Puluhan mahasiswa dan pemuda yang tergabung dalam Aliansi Mahasiswa dan Pemuda Anti Narkoba (AMPAK) menggelar aksi demonstrasi di depan Kantor Wilayah Kementerian Hukum dan HAM Sulsel, Rabu (8/10/2025)
AMPAK mendesak adanya evaluasi total dan penegakan hukum tanpa pandang bulu terhadap para pejabat lapas yang diduga terlibat dalam praktik kotor dan peredaran narkotika di dalam tembok penjara.
Dalam pernyataan sikapnya, AMPAK menegaskan bahwa sejumlah lapas di Sulsel kini telah berubah fungsi bukan lagi tempat pembinaan, melainkan laboratorium kejahatan yang dikendalikan dari dalam.
Salah satu kasus yang disoroti adalah dugaan peredaran narkotika di Lapas Kelas IIB Takalar, yang mengindikasikan adanya pemufakatan jahat antara seorang bandar narkoba dari kalangan warga binaan dengan beberapa oknum pejabat lapas. Fakta ini, menurut massa aksi, sudah lama mencuat di publik, namun Kanwil Kemenkumham Sulsel terkesan bungkam dan tak menunjukkan langkah tegas.
Tak berhenti di situ, Kepala Lapas Kelas IIA Parepare juga menjadi sorotan utama. Sejak menjabat, lapas tersebut justru menjadi episentrum berbagai pelanggaran berat, mulai dari penggunaan telepon seluler oleh napi secara bebas, maraknya praktik penipuan online (sobis), hingga dugaan penggunaan narkotika jenis sabu di dalam lapas.

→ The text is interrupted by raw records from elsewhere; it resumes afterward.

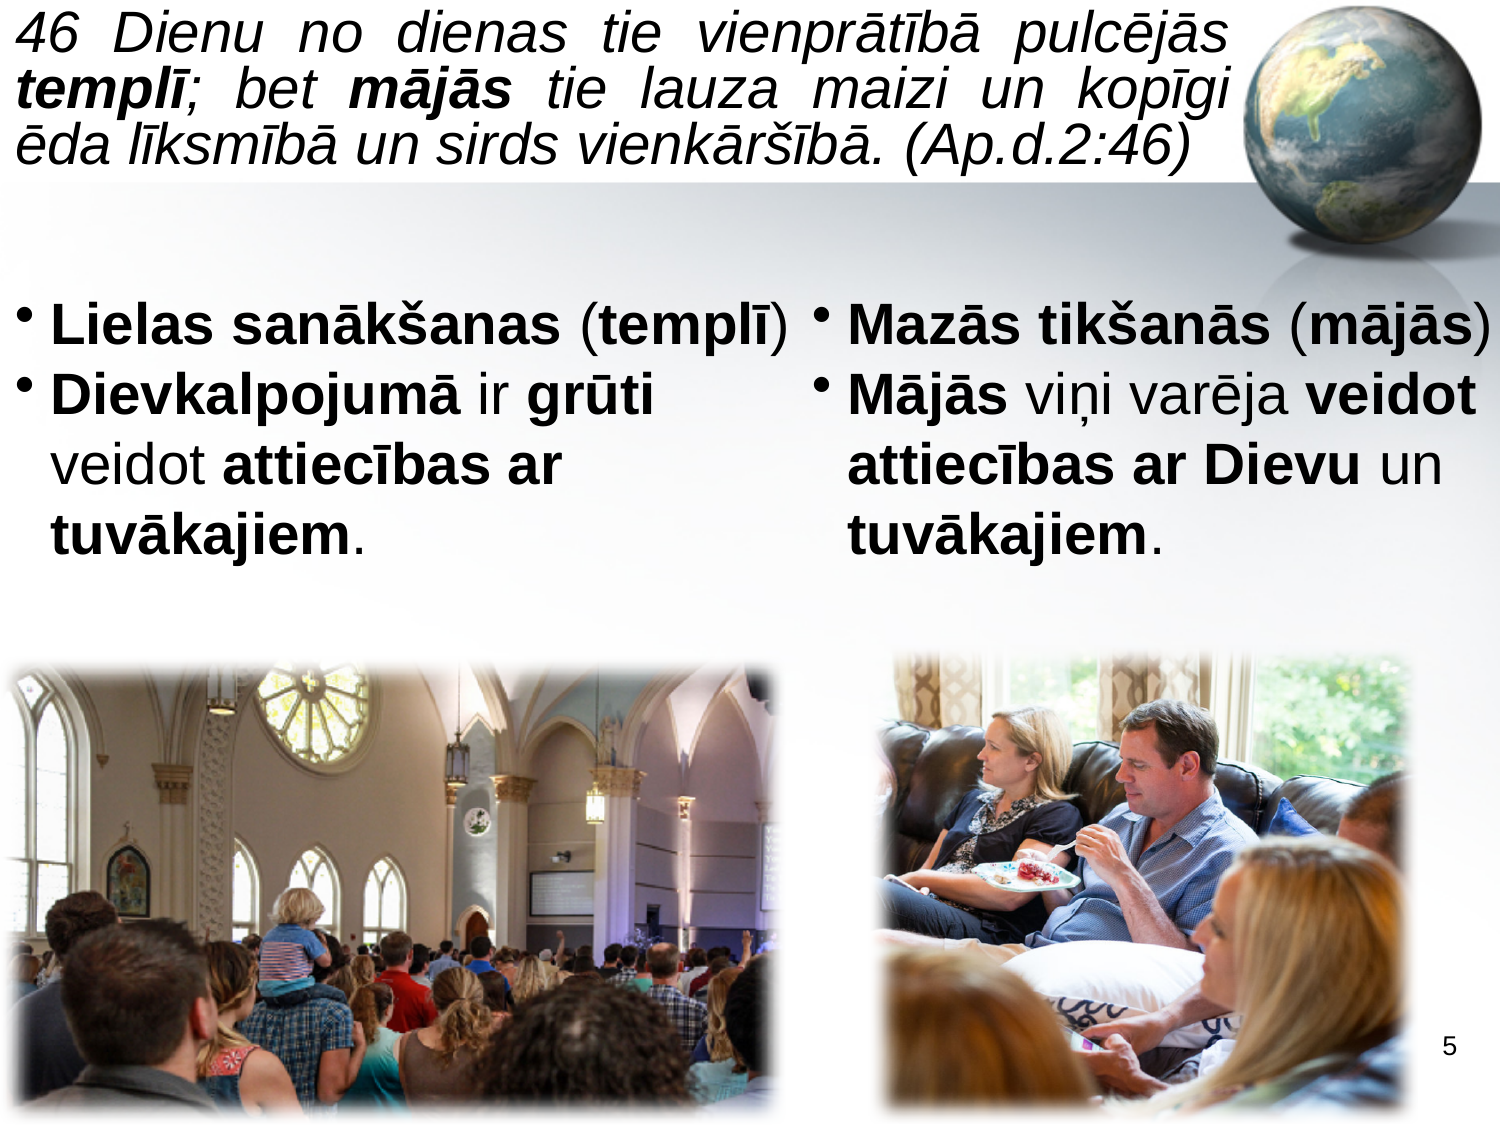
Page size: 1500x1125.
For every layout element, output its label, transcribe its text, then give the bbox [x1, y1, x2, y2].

slide_number 5 [1424, 1020, 1473, 1096]
picture [0, 0, 1500, 278]
list 46 Dienu no dienas tie vienprātībā pulcējās templī; bet mājās tie lauza maizi un kopīgi ēda līksmībā un sirds vienkāršībā. (Ap.d.2:46) [0, 0, 1247, 178]
picture [0, 574, 1500, 1125]
text_box Mazās tikšanās (mājās) Mājās viņi varēja veidot attiecības ar Dievu un tuvākajiem. [797, 278, 1500, 574]
text_box Lielas sanākšanas (templī) Dievkalpojumā ir grūti veidot attiecības ar tuvākajiem. [0, 278, 797, 574]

“Bagaimana mungkin di institusi yang dijaga ketat oleh negara justru beredar narkoba dan penipuan online bisa dikendalikan dari balik jeruji? Ini bukan lagi kelalaian administratif ini adalah bentuk pembiaran sistemik,” tegas Rivaldi, jenderal lapangan AMPAK, dalam orasinya.

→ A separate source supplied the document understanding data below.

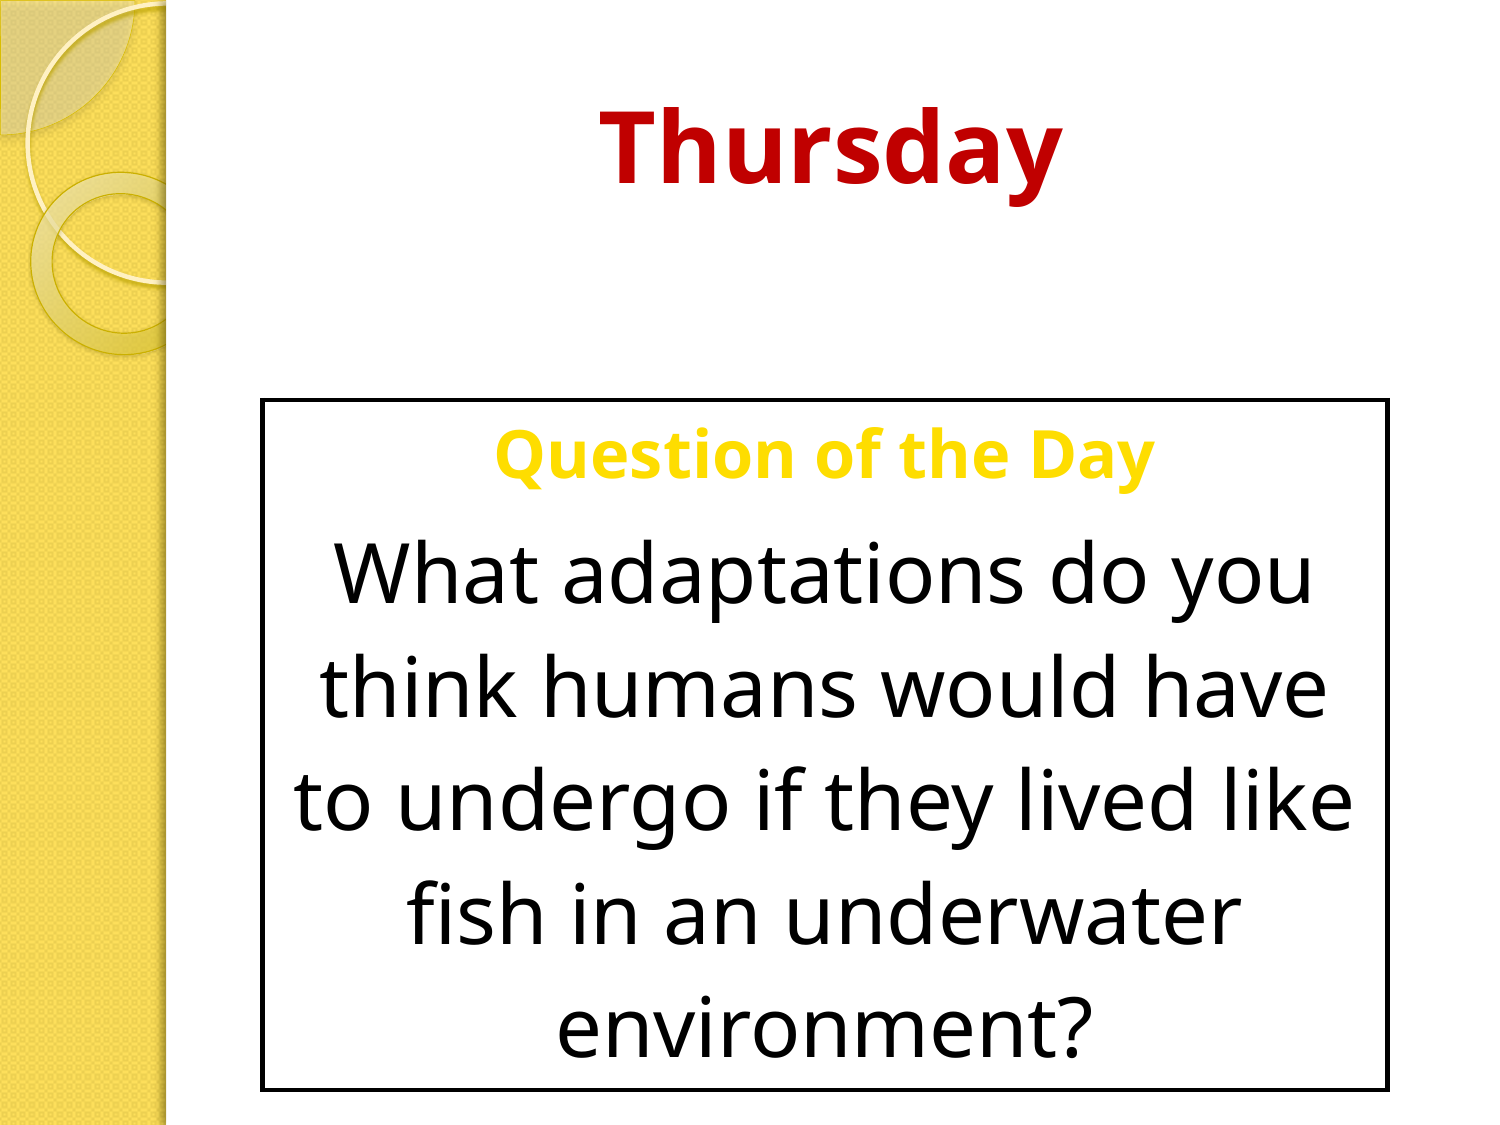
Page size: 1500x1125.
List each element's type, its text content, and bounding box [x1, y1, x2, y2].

table_header Question of the Day What adaptations do you think humans would have to undergo if they lived like fish in an underwater environment? [265, 402, 1385, 1088]
title Thursday [225, 37, 1438, 250]
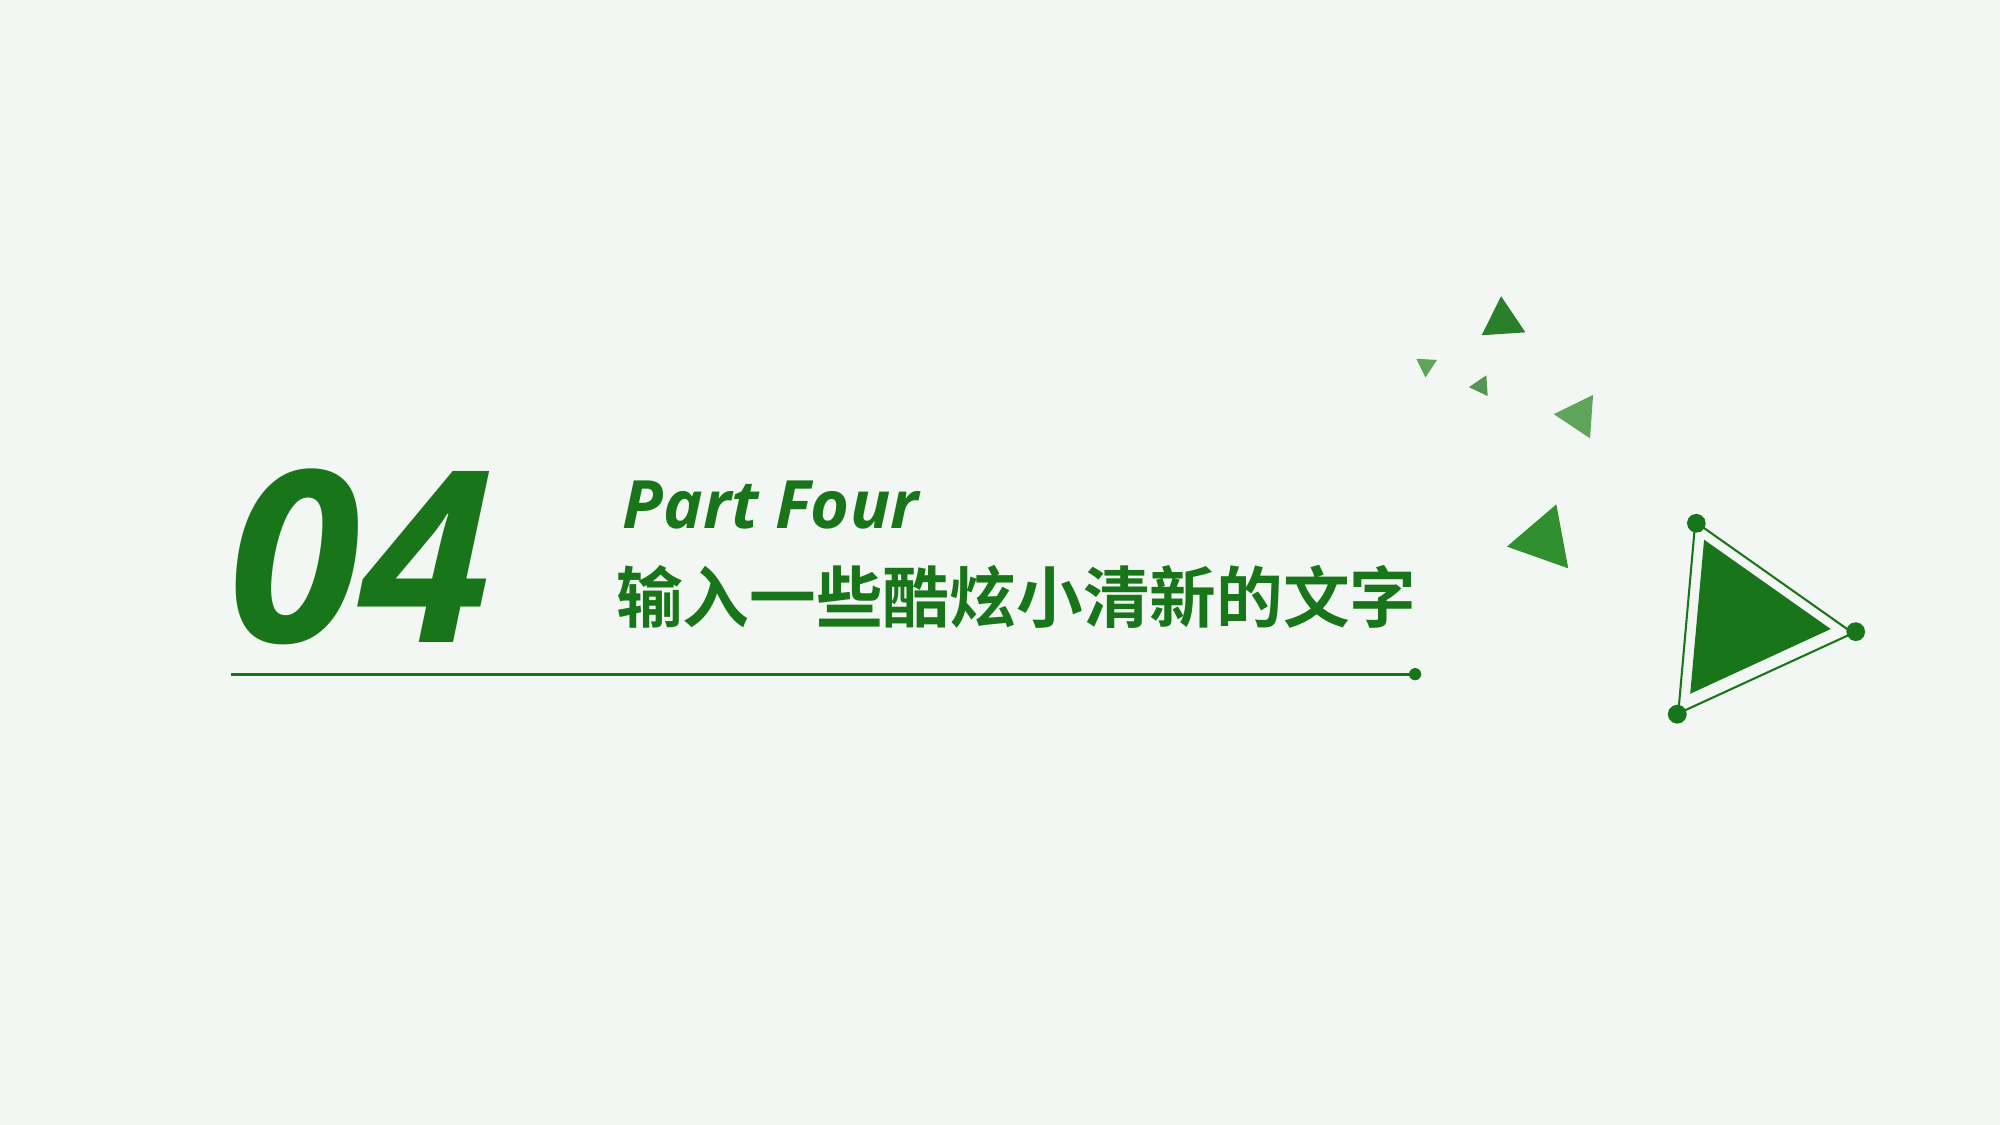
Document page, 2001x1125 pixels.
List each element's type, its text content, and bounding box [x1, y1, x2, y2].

text_box [1416, 358, 1437, 378]
text_box 04 [226, 417, 496, 676]
text_box Part Four [608, 454, 934, 550]
text_box [1553, 394, 1594, 439]
text_box [1481, 296, 1526, 336]
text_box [1629, 513, 1865, 729]
text_box [1468, 375, 1488, 397]
text_box [1506, 504, 1569, 569]
text_box 输入一些酷炫小清新的文字 [601, 548, 1472, 644]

Dugaan keterlibatan pejabat lapas tersebut semakin diperkuat setelah Satreskrim Polres Sidrap melakukan pemeriksaan langsung ke Lapas Parepare terhadap seorang napi berinisial FA, yang diduga menjadi otak penipuan online lintas wilayah.
Fakta lapangan ini memperlihatkan bahwa modus lama terus berulang karena lemahnya pengawasan dan kuatnya jaringan kolusi antara napi dan pejabat lapas.

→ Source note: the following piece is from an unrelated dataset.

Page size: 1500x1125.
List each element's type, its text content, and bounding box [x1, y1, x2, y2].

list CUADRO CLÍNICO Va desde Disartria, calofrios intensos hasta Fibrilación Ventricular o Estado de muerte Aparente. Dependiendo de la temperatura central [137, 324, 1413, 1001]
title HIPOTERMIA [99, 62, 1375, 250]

Lebih jauh, AMPAK mengecam keras upaya pembungkaman demokrasi yang diduga dilakukan oleh pihak Kemenkumham Sulsel.
Dalam aksi sebelumnya (Senin, 6/10/2025), massa aksi mengaku mendapat tindakan represif dari sekelompok preman bayaran yang dihadirkan untuk membubarkan demonstrasi.
Tindakan ini dianggap sebagai bukti nyata bahwa kritik publik terhadap lembaga ini tengah coba dibungkam secara brutal.
“Aliansi Mahasiswa dan Pemuda Anti Narkoba tidak akan tunduk pada intimidasi. Kami akan terus menggelar aksi susulan jika tuntutan ini diabaikan. Negara tak boleh kalah oleh sindikat di balik seragam pegawai negeri,” tegas Rivaldi di hadapan massa.
Melalui rilisnya, AMPAK menyampaikan tiga tuntutan utama:
1. Seger turunkan tim investigasi independen dari Kemenkumham RI dan Inspektorat Jenderal untuk mengusut dugaan keterlibatan pejabat lapas di Sulsel dalam praktik peredaran narkotika dan penipuan online.
2. Copot dan proses hukum setiap pejabat lapas yang terbukti melakukan pembiaran atau terlibat langsung dalam jaringan kejahatan di dalam lapas.
3. Hentikan segala bentuk represi, intimidasi, dan penggunaan preman bayaran terhadap massa aksi maupun aktivis mahasiswa yang menyuarakan aspirasi rakyat.
Hingga berita ini diterbitkan, pihak Kanwil Kemenkumham Sulsel belum memberikan pernyataan resmi maupun tanggapan publik terhadap serangkaian tudingan dan desakan keras dari massa aksi.
Bagi AMPAK, diamnya Kemenkumham Sulsel hanyalah bukti tambahan dari rapuhnya integritas lembaga tersebut. Jika tidak segera dibenahi, mereka menegaskan akan melanjutkan aksi jilid III dengan eskalasi yang lebih besar dan dukungan lintas kampus serta organisasi pemuda di Sulawesi Selatan.